Singapore: Toshiba is to buy Shaw Group's 20 per cent stake in nuclear-plant designer Westinghouse Electric for about $1.6 billion (Dh5.8 billion), increasing its share to 87 per cent.

Shaw is exercising its option to sell the stake to Toshiba after a rise in the value of the yen helped to boost its Westinghouse debt by more than 50 per cent during the past five years, according to a statement on Tuesday. The option to sell was part of the company's 2006 purchase of Westinghouse.

Toshiba will pay about $1.6 billion for the stake, Shaw chief executive officer and chairman James Bernhard said. Toshiba is open to new partners in Westinghouse, designer of the AP1000 and Advanced Boiling Water reactor designs, and ‘several companies' have expressed interest in investing, the Tokyo-based company said in a separate statement.

Possible delays

Toshiba said in May it expects to win 39 reactor orders, generating one trillion yen ($13 billion) in revenue from its nuclear business in the year ending March 2016. The company has warned about possible delays in approval of new construction projects. The US and other nations are reviewing regulations after a March 11 earthquake and tsunami in Japan caused the worst nuclear accident since Chernobyl. Toshiba fell 5.1 per cent to close at 297 yen on Tuesday, the lowest since April 2, 2009, after the Wall Street Journal reported it was in talks to buy the Shaw stake. Shaw increased $1.70, or 7.8 per cent, to $23.53 in New York Stock Exchange composite trading on Tuesday, its biggest gain since November 29.
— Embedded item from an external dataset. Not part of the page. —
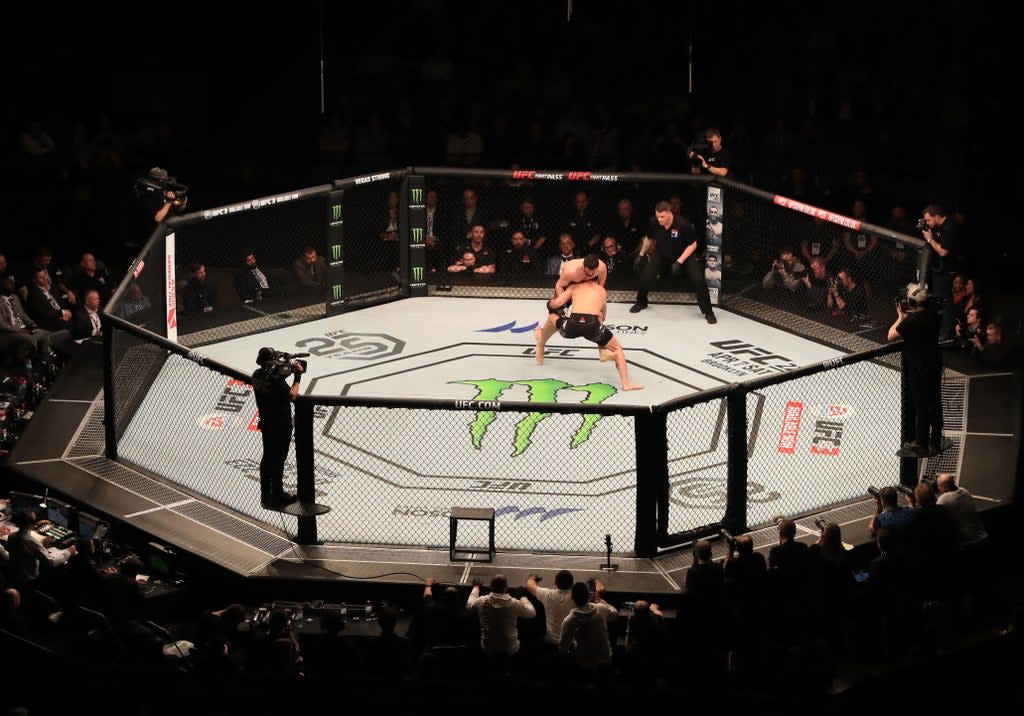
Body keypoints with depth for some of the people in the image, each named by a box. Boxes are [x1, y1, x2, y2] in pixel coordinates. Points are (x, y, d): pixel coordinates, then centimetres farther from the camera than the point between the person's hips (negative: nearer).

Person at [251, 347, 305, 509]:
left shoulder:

Toshiba has slumped 41 per cent since a March Japanese earthquake and tsunami wrecked Tokyo Electric Power's Fukushima Dai-Ichi plant.
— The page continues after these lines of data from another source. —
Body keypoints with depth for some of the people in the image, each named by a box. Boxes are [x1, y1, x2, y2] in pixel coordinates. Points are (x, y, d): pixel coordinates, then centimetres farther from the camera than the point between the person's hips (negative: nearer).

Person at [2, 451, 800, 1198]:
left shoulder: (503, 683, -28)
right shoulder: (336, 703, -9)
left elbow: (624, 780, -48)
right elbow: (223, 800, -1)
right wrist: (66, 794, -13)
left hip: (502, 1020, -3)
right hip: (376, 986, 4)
Toshiba paid $4.16 billion for its 77 per cent stake in Westinghouse in 2006. It nows owns 67 per cent after Kazatomprom, Kazakhstan's state nuclear company, purchased ten per cent in 2007. Japan's IHI owns the remaining three per cent.
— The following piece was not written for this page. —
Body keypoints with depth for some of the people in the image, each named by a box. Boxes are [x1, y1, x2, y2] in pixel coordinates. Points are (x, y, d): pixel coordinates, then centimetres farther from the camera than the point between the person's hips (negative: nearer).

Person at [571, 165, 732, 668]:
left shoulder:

There are orders for ten of Westinghouse's AP1000 reactors in the US and China, including the two-unit Vogtle plant proposed by Southern Co in Georgia. Toshiba said Shaw will remain the contractor on reactors that have been ordered and will be considered for future nuclear projects.

Shaw will lose exclusive rights to build the reactors, the engineering and construction company said.

The sale will eliminate Baton Rouge, Louisiana-based Shaw's yen-denominated debt as the US dollar tumbled against the Japanese currency.

"It's something we've been considering for quite some time," Shaw chief financial officer Brian Ferraioli said. "The continued appreciation of the yen against the dollar has been relentless five quarters in a row."